[[ SUPPLIED MATERIAL open ]]

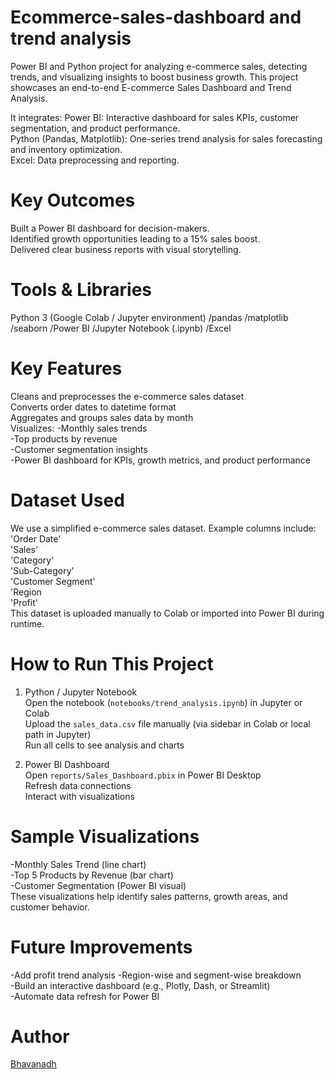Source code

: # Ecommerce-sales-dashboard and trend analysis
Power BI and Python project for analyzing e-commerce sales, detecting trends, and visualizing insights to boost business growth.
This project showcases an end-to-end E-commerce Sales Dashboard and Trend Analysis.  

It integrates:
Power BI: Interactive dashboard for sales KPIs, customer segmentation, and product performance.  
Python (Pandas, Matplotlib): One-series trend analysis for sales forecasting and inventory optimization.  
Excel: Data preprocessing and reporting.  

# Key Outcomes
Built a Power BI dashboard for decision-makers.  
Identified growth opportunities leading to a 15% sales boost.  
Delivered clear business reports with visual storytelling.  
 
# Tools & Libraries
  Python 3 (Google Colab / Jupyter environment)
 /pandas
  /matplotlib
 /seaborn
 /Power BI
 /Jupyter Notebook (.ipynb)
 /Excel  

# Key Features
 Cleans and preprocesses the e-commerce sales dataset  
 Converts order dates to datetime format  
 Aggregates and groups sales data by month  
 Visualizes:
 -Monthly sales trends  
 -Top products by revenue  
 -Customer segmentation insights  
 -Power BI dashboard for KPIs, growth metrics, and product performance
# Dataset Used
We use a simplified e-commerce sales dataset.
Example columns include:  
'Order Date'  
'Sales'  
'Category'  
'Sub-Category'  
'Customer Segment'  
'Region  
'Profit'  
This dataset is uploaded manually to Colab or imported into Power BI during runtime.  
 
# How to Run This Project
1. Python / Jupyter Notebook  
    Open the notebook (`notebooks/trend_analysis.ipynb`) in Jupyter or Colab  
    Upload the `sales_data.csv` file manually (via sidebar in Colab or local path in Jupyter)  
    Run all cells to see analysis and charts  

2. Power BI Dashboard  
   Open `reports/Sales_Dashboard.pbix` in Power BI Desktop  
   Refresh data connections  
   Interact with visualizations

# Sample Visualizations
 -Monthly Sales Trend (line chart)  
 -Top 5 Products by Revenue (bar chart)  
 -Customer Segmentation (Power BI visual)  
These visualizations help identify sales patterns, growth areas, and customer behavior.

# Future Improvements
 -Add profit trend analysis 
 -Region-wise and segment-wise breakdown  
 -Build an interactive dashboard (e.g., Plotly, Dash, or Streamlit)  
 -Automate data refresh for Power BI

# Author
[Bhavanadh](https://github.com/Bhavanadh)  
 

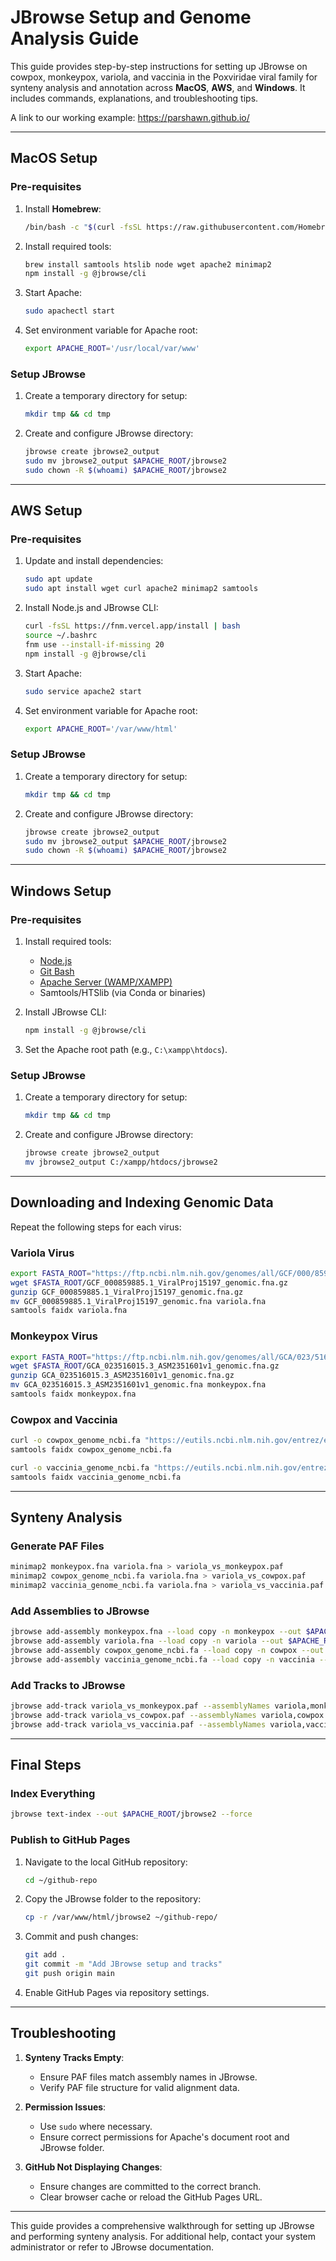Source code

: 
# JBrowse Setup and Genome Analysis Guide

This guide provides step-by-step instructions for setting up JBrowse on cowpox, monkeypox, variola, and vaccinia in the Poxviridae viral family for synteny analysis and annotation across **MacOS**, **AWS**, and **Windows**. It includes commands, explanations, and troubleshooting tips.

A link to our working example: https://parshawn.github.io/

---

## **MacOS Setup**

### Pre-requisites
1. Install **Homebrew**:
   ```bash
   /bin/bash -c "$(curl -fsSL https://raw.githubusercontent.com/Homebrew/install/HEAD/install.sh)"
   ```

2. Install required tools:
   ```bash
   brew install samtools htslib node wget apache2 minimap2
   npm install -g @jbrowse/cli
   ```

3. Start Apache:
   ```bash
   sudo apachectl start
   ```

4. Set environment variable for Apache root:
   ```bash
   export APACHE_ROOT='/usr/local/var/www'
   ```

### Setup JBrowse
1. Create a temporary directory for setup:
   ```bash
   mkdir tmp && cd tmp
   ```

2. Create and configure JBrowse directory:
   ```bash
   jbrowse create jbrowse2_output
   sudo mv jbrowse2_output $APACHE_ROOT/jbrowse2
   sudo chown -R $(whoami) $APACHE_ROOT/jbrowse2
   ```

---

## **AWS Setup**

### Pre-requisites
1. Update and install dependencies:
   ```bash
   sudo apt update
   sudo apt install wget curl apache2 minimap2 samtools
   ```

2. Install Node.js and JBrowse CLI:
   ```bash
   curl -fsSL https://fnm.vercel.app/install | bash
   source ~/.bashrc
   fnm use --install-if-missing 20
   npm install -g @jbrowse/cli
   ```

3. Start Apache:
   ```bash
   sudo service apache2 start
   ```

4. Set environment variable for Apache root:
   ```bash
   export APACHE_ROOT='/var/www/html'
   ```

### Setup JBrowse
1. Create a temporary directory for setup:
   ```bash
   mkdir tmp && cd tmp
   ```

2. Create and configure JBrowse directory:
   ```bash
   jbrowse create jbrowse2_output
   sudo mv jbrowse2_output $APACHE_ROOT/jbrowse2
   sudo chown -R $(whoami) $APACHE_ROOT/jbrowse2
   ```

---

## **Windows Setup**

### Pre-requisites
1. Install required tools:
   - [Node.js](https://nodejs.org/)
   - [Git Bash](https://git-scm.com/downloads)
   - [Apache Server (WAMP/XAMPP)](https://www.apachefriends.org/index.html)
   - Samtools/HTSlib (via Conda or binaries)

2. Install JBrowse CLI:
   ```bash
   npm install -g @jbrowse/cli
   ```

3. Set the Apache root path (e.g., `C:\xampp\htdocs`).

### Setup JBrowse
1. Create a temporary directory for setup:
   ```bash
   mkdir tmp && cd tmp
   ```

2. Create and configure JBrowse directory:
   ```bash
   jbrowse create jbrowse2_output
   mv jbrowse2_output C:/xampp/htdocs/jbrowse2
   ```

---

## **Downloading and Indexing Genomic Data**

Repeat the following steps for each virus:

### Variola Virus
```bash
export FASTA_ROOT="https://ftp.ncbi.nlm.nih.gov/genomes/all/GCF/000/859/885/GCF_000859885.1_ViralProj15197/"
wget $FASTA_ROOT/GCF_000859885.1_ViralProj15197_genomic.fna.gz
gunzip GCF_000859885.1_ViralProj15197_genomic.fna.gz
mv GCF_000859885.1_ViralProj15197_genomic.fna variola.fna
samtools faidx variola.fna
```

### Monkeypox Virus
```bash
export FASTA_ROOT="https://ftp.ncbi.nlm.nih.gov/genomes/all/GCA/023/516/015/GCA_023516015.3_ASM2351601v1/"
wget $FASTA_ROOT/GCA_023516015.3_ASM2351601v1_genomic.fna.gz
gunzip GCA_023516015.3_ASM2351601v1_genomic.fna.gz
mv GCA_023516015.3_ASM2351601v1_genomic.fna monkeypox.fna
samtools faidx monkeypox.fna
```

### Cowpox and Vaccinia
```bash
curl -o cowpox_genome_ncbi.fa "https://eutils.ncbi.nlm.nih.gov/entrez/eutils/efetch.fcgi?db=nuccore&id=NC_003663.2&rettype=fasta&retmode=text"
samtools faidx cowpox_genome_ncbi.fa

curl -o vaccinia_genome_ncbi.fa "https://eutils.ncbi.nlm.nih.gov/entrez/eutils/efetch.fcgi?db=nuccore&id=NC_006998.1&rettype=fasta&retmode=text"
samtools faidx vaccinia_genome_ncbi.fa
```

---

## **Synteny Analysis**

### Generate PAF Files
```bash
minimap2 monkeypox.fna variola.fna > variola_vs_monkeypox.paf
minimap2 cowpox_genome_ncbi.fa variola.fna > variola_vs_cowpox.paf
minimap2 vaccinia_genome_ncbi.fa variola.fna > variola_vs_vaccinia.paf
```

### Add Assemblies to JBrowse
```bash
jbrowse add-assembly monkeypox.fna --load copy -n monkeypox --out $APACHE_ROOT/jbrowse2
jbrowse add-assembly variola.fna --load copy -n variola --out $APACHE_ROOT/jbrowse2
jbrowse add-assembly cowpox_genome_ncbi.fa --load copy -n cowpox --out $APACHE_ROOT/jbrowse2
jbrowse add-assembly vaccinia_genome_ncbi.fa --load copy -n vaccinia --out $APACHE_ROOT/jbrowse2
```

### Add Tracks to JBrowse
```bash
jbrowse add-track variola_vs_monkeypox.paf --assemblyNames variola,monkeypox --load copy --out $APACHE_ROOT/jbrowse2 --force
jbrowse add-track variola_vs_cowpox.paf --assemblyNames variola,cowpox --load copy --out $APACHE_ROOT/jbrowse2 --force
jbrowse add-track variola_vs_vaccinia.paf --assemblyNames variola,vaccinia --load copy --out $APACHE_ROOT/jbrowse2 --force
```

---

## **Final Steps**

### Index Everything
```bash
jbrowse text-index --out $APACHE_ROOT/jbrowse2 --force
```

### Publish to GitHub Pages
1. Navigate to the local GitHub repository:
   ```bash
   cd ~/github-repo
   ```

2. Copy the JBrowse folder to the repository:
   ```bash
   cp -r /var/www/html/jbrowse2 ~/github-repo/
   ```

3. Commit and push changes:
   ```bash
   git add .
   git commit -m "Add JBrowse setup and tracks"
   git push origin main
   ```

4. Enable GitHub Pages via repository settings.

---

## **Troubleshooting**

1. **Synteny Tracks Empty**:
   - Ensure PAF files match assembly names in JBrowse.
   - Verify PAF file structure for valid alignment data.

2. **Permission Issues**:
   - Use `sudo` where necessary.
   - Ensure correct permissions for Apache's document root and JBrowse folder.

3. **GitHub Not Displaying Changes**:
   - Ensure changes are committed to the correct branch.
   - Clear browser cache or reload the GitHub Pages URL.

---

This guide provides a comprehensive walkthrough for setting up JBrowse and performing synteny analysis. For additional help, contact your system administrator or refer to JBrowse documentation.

[[ SUPPLIED MATERIAL closed ]]

▶ TASK DIRECTIONS
The expected answer is a copy of each line above containing "correct".

▶ SOLUTION BELOW
   - Ensure correct permissions for Apache's document root and JBrowse folder.
   - Ensure changes are committed to the correct branch.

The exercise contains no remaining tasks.